No caso do estudante indígena, avalia-se que embora ele revele algumas inadequações quando ao domínio da variante culta da língua portuguesa, essas não influenciam significativamente em sua realização da atividade de exposição. Ele demostrou domínio do gênero discursivo seminário ao assumir sua condição de expositor, que está ao mesmo tempo sendo avaliado por um docente, e, assim, agiu discursivamente dentro das fronteiras que delineiam tal gênero. Ele também percebeu o jogo tensivo de poderes, mas não se inibiu, buscando meios para conseguir aliar o que se espera de uma exposição oral na esfera acadêmica a seus propósitos pessoais com a realização de seu seminário.

As professoras demonstraram que, embora empreguem o seminário como atividade avaliativa, compreendem-no e ponderam questões diferentes, cada uma

elencando o que lhe servirá como critério mensurável e também qual a funcionalidade de tal atividade linguística em sua disciplina.

Com relação às orientações para a realização do seminário, visto que essa seja uma atividade de atribuição de conceitos, todas as docentes consideram que seus estudantes já dominam tal gênero discursivo e que saibam como realizá-lo, por isso não realizam orientações detalhadas ou minuciosas sobre tal gênero, mas as fazem de forma pontual ou rápida. Embora não percebam, as orientações dos professores são maneiras de conduzir o estudante à apropriação do gênero seminário. Entretanto, como essas orientações não satisfazem plenamente a condução à apropriação, o(s) estudante(s) precisa(m) procurar outras formas de garantir que esteja se adequando aos moldes dessa atividade, por isso eles se baseiam em conhecimentos prévios acerca do que seja apresentar seminário, seguindo padrões de apresentações realizadas anteriormente e mediante conhecimentos adquiridos em outras atividades presentes na esfera acadêmica, que contemplem concomitantemente, por um lado, questões da realização da atividade verbal e, por outro, questões avaliativas.
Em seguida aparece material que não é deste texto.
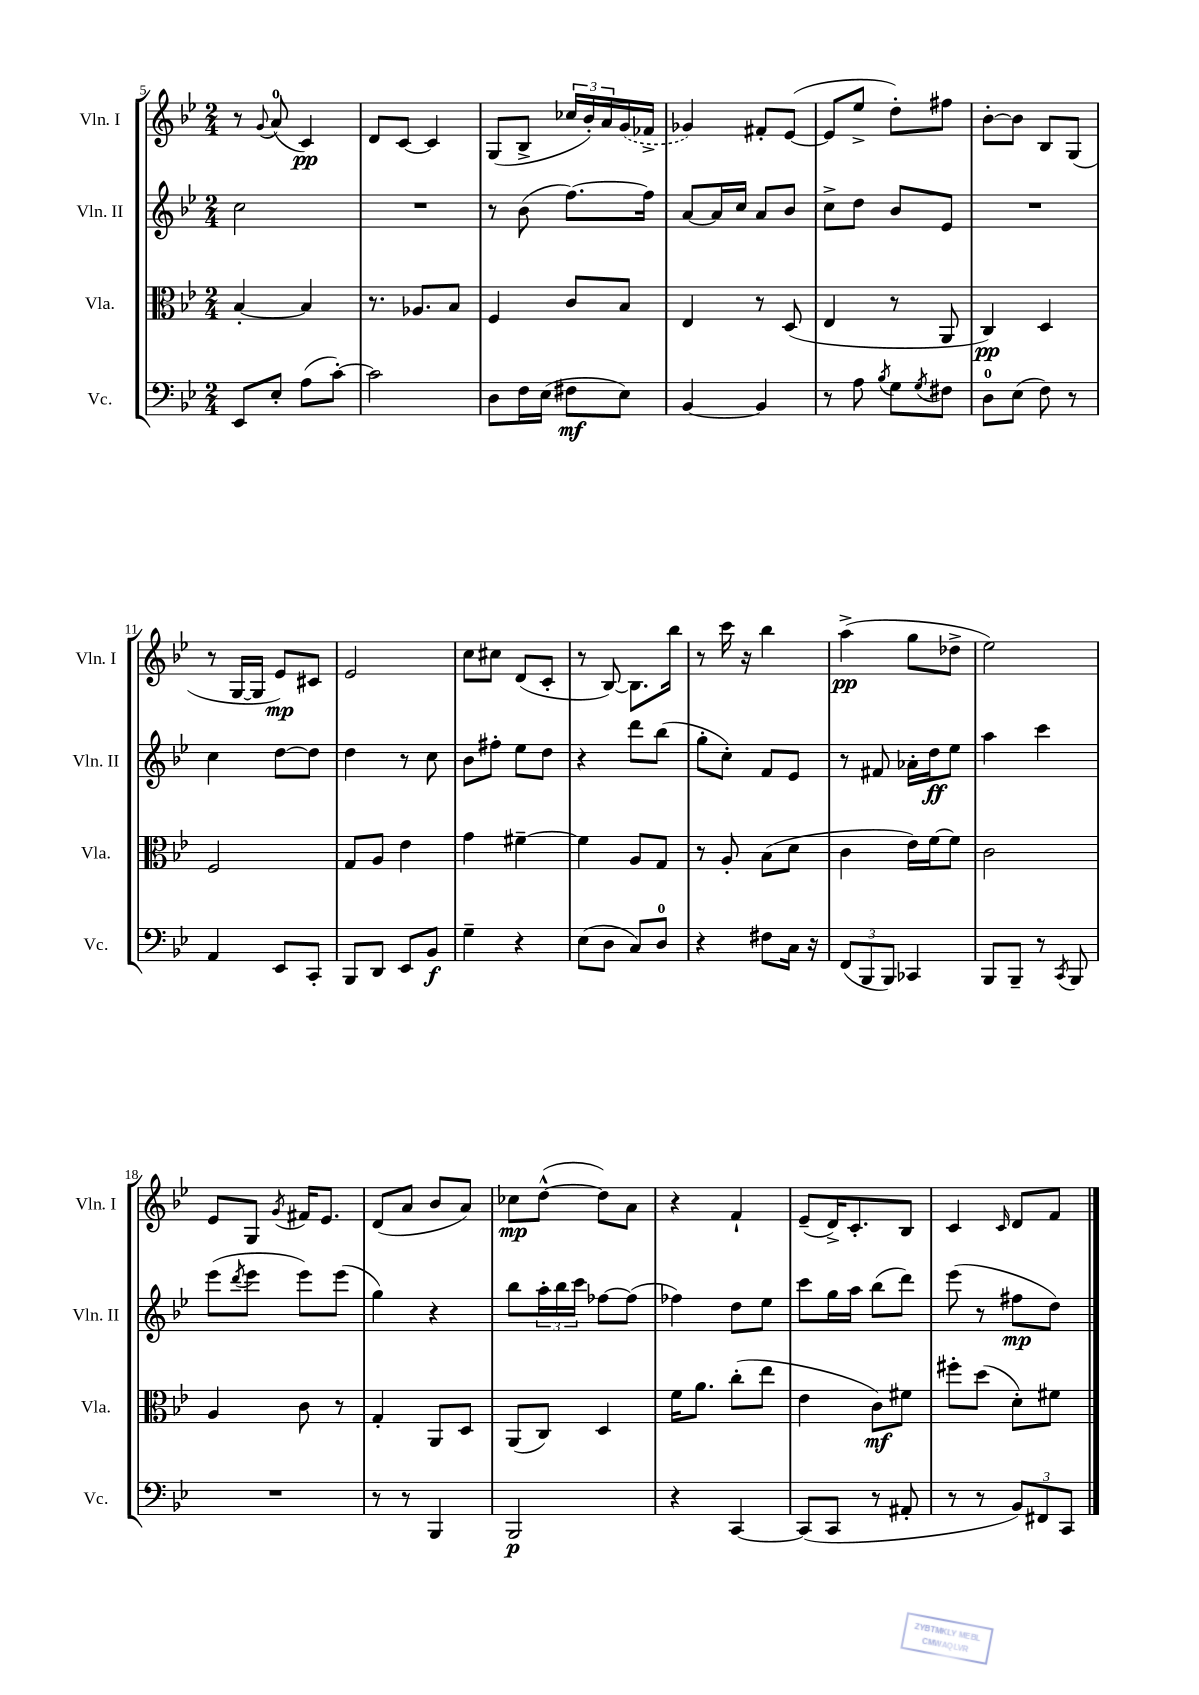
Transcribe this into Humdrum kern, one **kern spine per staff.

**kern	**dynam	**kern	**dynam	**kern	**dynam	**kern	**dynam
*part4	*part4	*part3	*part3	*part2	*part2	*part1	*part1
*staff4	*staff4	*staff3	*staff3	*staff2	*staff2	*staff1	*staff1
*I"Vc.	*	*I"Vla.	*	*I"Vln. II	*	*I"Vln. I	*
*I'Vc.	*	*I'Vla.	*	*I'Vln. II	*	*I'Vln. I	*
*clefF4	*	*clefC3	*	*clefG2	*	*clefG2	*
*k[b-e-]	*	*k[b-e-]	*	*k[b-e-]	*	*k[b-e-]	*
*M2/4	*	*M2/4	*	*M2/4	*	*M2/4	*
=5	=5	=5	=5	=5	=5	=5	=5
8EE-/L	.	[4B-'/	.	2cc\	.	8r	.
.	.	.	.	.	.	8qqg/	.
8E-'/J	.	.	.	.	.	(8a/	.
(8A\L	.	4B-/]	.	.	.	4c/)	pp
[8c'\J)	.	.	.	.	.	.	.
=6	=6	=6	=6	=6	=6	=6	=6
2c\]	.	8.r	.	2r	.	8d/L	.
.	.	.	.	.	.	[8c/J	.
.	.	8.A-X/L	.	.	.	.	.
.	.	.	.	.	.	4c/]	.
.	.	8B-/J	.	.	.	.	.
=7	=7	=7	=7	=7	=7	=7	=7
8D\L	.	4F/	.	8r	.	(8G/L	.
16F\L	.	.	.	(8b-\	.	8B-^/J	.
(16E-\JJ	.	.	.	.	.	.	.
8F#X\L	mf	8c/L	.	[8.ff\L)	.	24cc-X/LL	.
.	.	.	.	.	.	24b-'/)	.
.	.	.	.	.	.	24a/	.
8E-\J)	.	8B-/J	.	.	.	(16g/	.
.	.	.	.	16ff\Jk]	.	16f-X^/JJ	.
=8	=8	=8	=8	=8	=8	=8	=8
[4BB-/	.	4E-/	.	[8a/L	.	4g-X/)	.
.	.	.	.	16a/L]	.	.	.
.	.	.	.	16cc/JJ	.	.	.
4BB-/]	.	8r	.	8a/L	.	8f#X'/L	.
.	.	(8D/	.	8b-/J	.	([8e-/J	.
=9	=9	=9	=9	=9	=9	=9	=9
8r	.	4E-/	.	8cc^\L	.	8e-/L]	.
8A\	.	.	.	8dd\J	.	8ee-^/J	.
8qB-/	.	.	.	.	.	.	.
8G\L	.	8r	.	8b-/L	.	8dd'\L)	.
8qG/	.	.	.	.	.	.	.
8F#X\J	.	8AA/	.	8e-/J	.	8ff#X\J	.
=10	=10	=10	=10	=10	=10	=10	=10
8D\L	.	4C/)	pp	2r	.	[8b-'\L	.
(8E-\J	.	.	.	.	.	8b-\J]	.
8F\)	.	4D/	.	.	.	8B-/L	.
8r	.	.	.	.	.	(8G/J	.
!!LO:LB:g=z
=11	=11	=11	=11	=11	=11	=11	=11
4AA/	.	2F/	.	4cc\	.	8r	.
.	.	.	.	.	.	[16G/LL	.
.	.	.	.	.	.	16G/JJ]	.
8EE-/L	.	.	.	[8dd\L	.	8e-/L)	mp
8CC'/J	.	.	.	8dd\J]	.	8c#X/J	.
=12	=12	=12	=12	=12	=12	=12	=12
8BBB-/L	.	8G/L	.	4dd\	.	2e-/	.
8DD/J	.	8A/J	.	.	.	.	.
8EE-/L	.	4e-\	.	8r	.	.	.
8BB-/J	f	.	.	8cc\	.	.	.
=13	=13	=13	=13	=13	=13	=13	=13
4G~\	.	4g\	.	8b-\L	.	8cc\L	.
.	.	.	.	8ff#X'\J	.	8cc#X\J	.
4r	.	[4f#X~\	.	8ee-\L	.	(8d/L	.
.	.	.	.	8dd\J	.	8c'/J	.
=14	=14	=14	=14	=14	=14	=14	=14
(8E-\L	.	4f#\]	.	4r	.	8r	.
8D\J	.	.	.	.	.	[8B-/)	.
8C/L)	.	8A/L	.	8ddd\L	.	8.B-\L]	.
8D/J	.	8G/J	.	(8bb-\J	.	.	.
.	.	.	.	.	.	16bb-\Jk	.
=15	=15	=15	=15	=15	=15	=15	=15
4r	.	8r	.	8gg'\L	.	8r	.
.	.	8A'/	.	8cc'\J)	.	16ccc\	.
.	.	.	.	.	.	16r	.
8F#X\L	.	(8B-\L	.	8f/L	.	4bb-\	.
16C\Jk	.	8d\J	.	8e-/J	.	.	.
16r	.	.	.	.	.	.	.
=16	=16	=16	=16	=16	=16	=16	=16
(12FF/L	.	4c\	.	8r	.	(4aa^\	pp
12BBB-/	.	.	.	.	.	.	.
.	.	.	.	8f#X/	.	.	.
12BBB-/J)	.	.	.	.	.	.	.
4CC-X/	.	16e-\LL)	.	16a-X'\LL	.	8gg\L	.
.	.	[16f\J	.	16dd\J	ff	.	.
.	.	8f\J]	.	8ee-\J	.	8dd-X^\J	.
=17	=17	=17	=17	=17	=17	=17	=17
8BBB-/L	.	2c\	.	4aa\	.	2ee-\)	.
8BBB-~/J	.	.	.	.	.	.	.
8r	.	.	.	4ccc\	.	.	.
8qCC/	.	.	.	.	.	.	.
8BBB-/	.	.	.	.	.	.	.
!!LO:LB:g=z
=18	=18	=18	=18	=18	=18	=18	=18
2r	.	4A/	.	(8eee-\L	.	8e-/L	.
.	.	.	.	8qddd/	.	.	.
.	.	.	.	8eee-\J	.	8G/J	.
.	.	.	.	.	.	8qg/	.
.	.	8c\	.	8eee-\L)	.	16f#X/KL	.
.	.	.	.	.	.	8.e-/J	.
.	.	8r	.	(8eee-\J	.	.	.
=19	=19	=19	=19	=19	=19	=19	=19
8r	.	4G'/	.	4gg\)	.	(8d/L	.
8r	.	.	.	.	.	8a/J	.
4BBB-/	.	8AA/L	.	4r	.	8b-/L	.
.	.	8D/J	.	.	.	8a/J)	.
=20	=20	=20	=20	=20	=20	=20	=20
2BBB-/	p	(8AA/L	.	8bb-\L	.	8cc-X\L	mp
.	.	8C/J)	.	24aa'\L	.	([8dd^^\J	.
.	.	.	.	24bb-\	.	.	.
.	.	.	.	24ccc\JJ	.	.	.
.	.	4D/	.	[8ff-X\L	.	8dd\L])	.
.	.	.	.	(8ff-\J]	.	8a\J	.
=21	=21	=21	=21	=21	=21	=21	=21
4r	.	16f\KL	.	4ff-X\)	.	4r	.
.	.	8.a\J	.	.	.	.	.
[4CC/	.	(8cc'\L	.	8dd\L	.	4f`/	.
.	.	8ee-\J	.	8ee-\J	.	.	.
=22	=22	=22	=22	=22	=22	=22	=22
(8CC/L]	.	4e-\	.	8ccc\L	.	(8e-~/L	.
8CC/J	.	.	.	16gg\L	.	16d^/K)	.
.	.	.	.	16aa\JJ	.	8.c'/	.
8r	.	8c\L)	mf	(8bb-\L	.	.	.
8AA#X'/	.	8f#X\J	.	8ddd\J)	.	8B-/J	.
=23	=23	=23	=23	=23	=23	=23	=23
8r	.	8ff#X'\L	.	(8eee-\	.	4c/	.
8r	.	(8dd\J	.	8r	.	.	.
.	.	.	.	.	.	16qqc/	.
12BB-/L)	.	8d'\L)	.	8ff#X\L	mp	8d/L	.
12FF#X/	.	.	.	.	.	.	.
.	.	8f#X\J	.	8dd\J)	.	8f/J	.
12CC/J	.	.	.	.	.	.	.
==	==	==	==	==	==	==	==
*-	*-	*-	*-	*-	*-	*-	*-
De maneira geral, o que se percebe é a construção de uma noção do gênero seminário com variações para cada professora, mas com base em uma prototipicidade (cf. SWALES, 1990). O(s) estudante(s), por sua vez, na interação com essas variações constrói(em) sua maneira de agir dentro de tal gênero, isto é, ele(s) desenvolve(s) seu(s) estilo(s) de acordo com padrões possibilitados por essa atividade linguístico-discursiva. Nesse sentido, a interação entre professor-aluno, aluno-aluno, e aluno-mundo orientará não só o estudante a apropriar-se do seminário, mas também os professores a refletirem o que consideram ser esse gênero, a cada vez que o empregam como forma de avaliação.
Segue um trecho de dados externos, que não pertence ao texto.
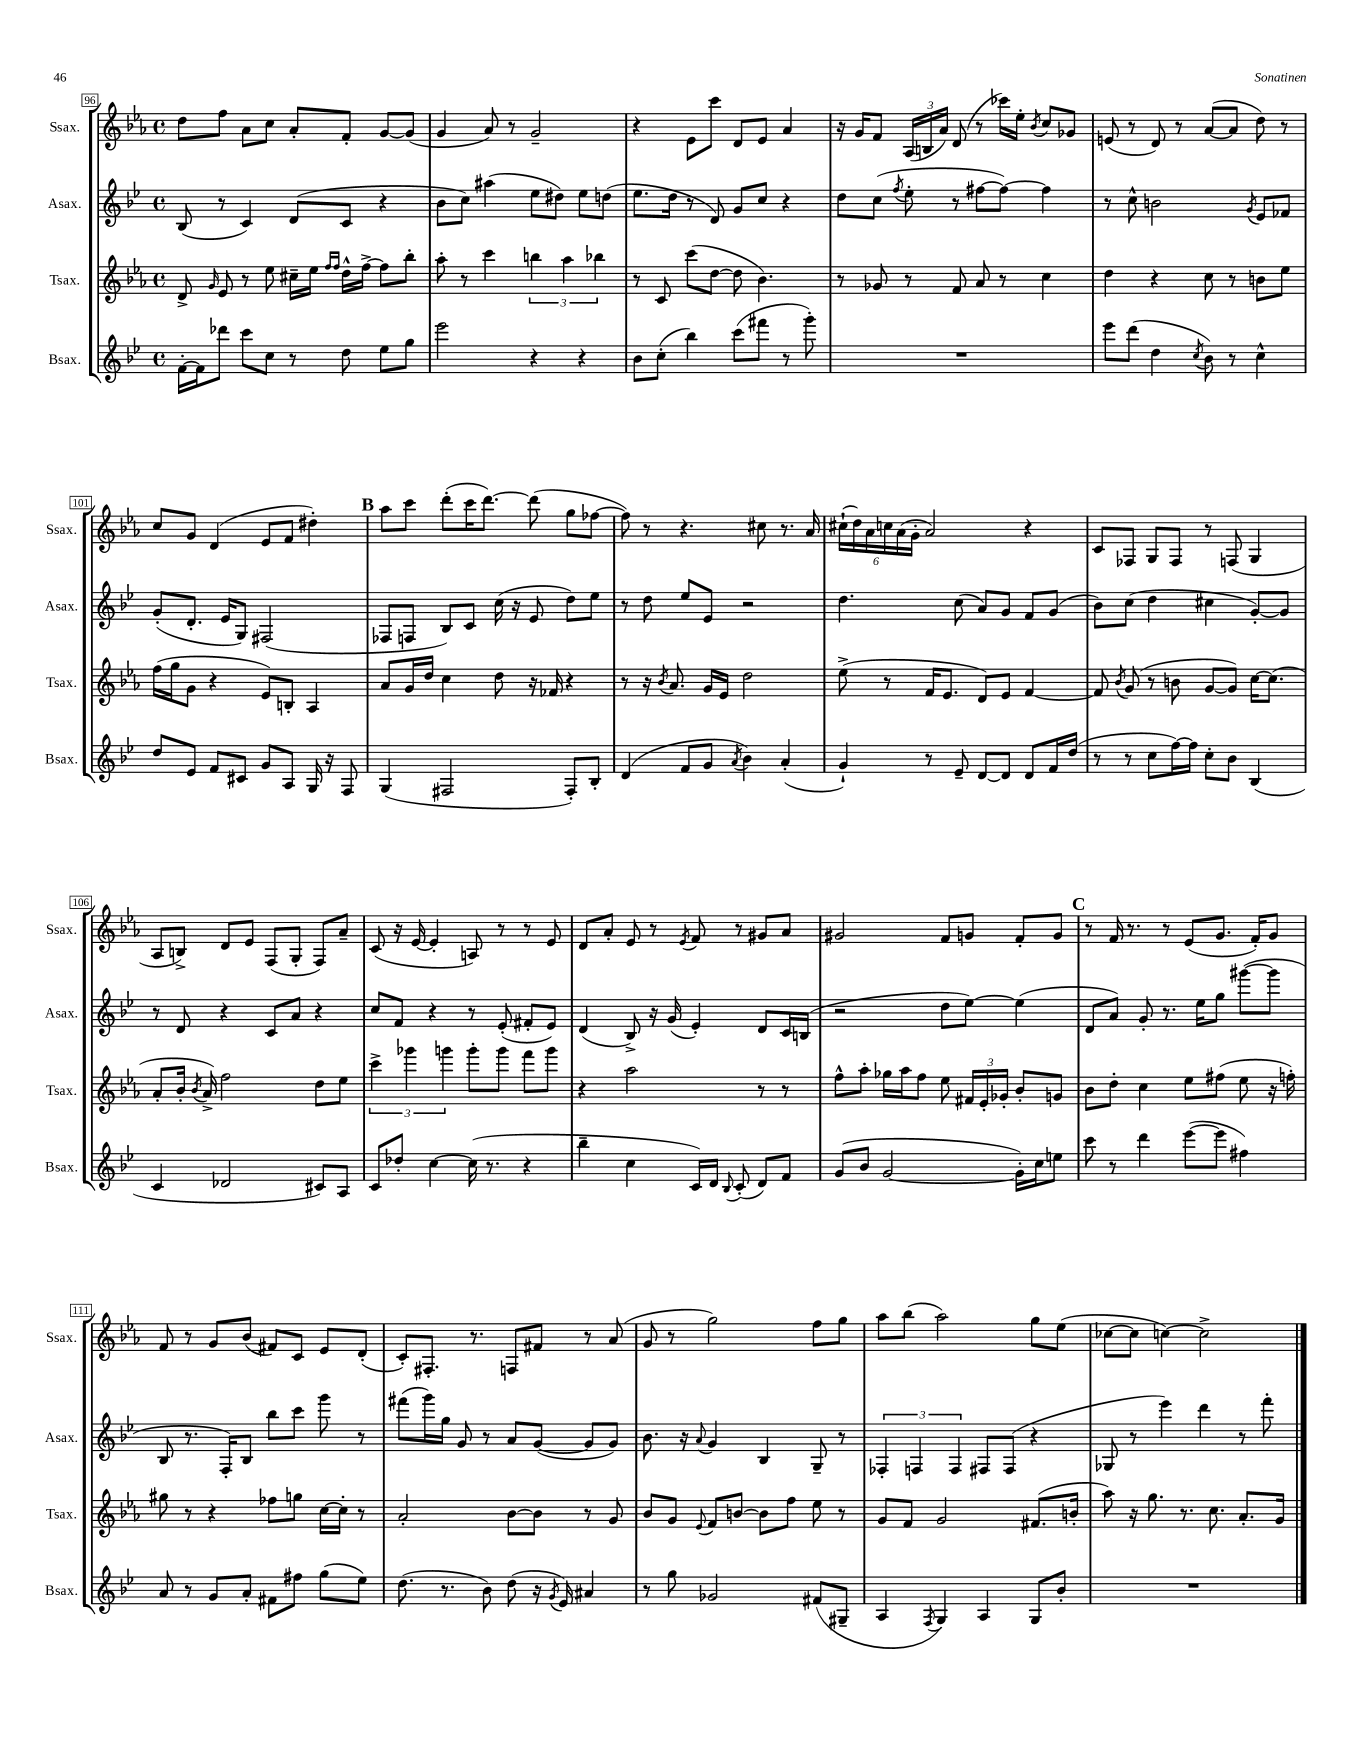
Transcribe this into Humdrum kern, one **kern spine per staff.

Dessa forma, é possível observar nas apresentações analisadas que os estudantes, a sua maneira, estão se apropriando do gênero discursivo seminário. Alguns alunos estão mais próximos dos padrões esperados pela comunidade acadêmica, levando-se em consideração, ainda, as diferenças de expectativa existentes em cada área de estudo dentro da universidade; outros ainda estão um pouco afastados, mas todos estão em processo de apropriação, pois todos estão, por serem recém-ingressos na universidade, desenvolvendo seu letramento acadêmico nos diferentes gêneros do discurso que aí são praticados.